REQUIRED ACTION: When the word "Take" shows up in a line of the data below, copy that whole line.

MATERIALS PROVIDED:
○ ○ ○
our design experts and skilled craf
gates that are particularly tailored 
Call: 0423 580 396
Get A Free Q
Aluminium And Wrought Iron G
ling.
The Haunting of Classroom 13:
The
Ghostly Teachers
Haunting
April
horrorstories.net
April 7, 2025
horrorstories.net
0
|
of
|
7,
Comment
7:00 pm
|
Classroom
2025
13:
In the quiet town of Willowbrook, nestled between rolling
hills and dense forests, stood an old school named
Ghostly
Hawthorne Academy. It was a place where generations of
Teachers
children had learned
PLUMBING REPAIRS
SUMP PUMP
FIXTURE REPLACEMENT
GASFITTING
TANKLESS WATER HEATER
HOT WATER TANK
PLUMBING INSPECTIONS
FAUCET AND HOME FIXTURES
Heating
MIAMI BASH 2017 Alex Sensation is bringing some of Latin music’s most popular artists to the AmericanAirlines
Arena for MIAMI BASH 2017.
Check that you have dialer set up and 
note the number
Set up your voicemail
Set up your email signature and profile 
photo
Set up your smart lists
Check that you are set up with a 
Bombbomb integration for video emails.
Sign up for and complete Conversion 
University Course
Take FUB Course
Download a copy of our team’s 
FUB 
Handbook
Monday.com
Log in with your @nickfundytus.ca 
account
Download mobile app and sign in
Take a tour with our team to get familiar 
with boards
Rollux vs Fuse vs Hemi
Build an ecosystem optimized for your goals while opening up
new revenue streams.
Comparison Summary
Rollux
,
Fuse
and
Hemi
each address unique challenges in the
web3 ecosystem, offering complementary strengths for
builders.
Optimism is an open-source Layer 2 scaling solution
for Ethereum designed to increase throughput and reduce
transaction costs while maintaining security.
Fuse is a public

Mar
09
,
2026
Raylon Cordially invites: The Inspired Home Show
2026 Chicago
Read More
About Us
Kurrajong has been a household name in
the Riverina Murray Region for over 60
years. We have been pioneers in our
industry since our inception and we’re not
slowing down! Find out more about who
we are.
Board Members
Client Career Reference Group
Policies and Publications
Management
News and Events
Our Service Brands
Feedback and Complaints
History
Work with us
○ ○ ○
RESULT OF THE TASK:
Take FUB Course
Take a tour with our team to get familiar 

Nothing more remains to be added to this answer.